== Task objective ==
Omit the images and output every line of the data below exactly.

== Supplied entries ==
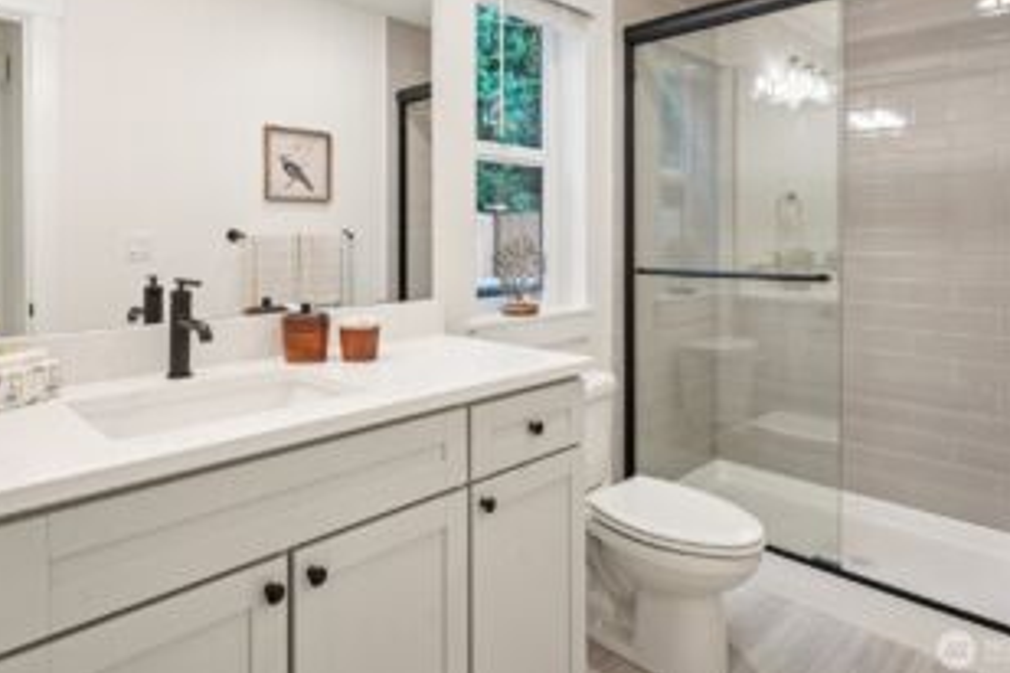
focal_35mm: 22
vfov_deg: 56.4
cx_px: 471
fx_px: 617
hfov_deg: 78.5
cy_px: 243
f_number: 8
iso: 400
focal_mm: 17
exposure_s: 1/20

== The completed task ==
focal_35mm: 22
vfov_deg: 56.4
cx_px: 471
fx_px: 617
hfov_deg: 78.5
cy_px: 243
f_number: 8
iso: 400
focal_mm: 17
exposure_s: 1/20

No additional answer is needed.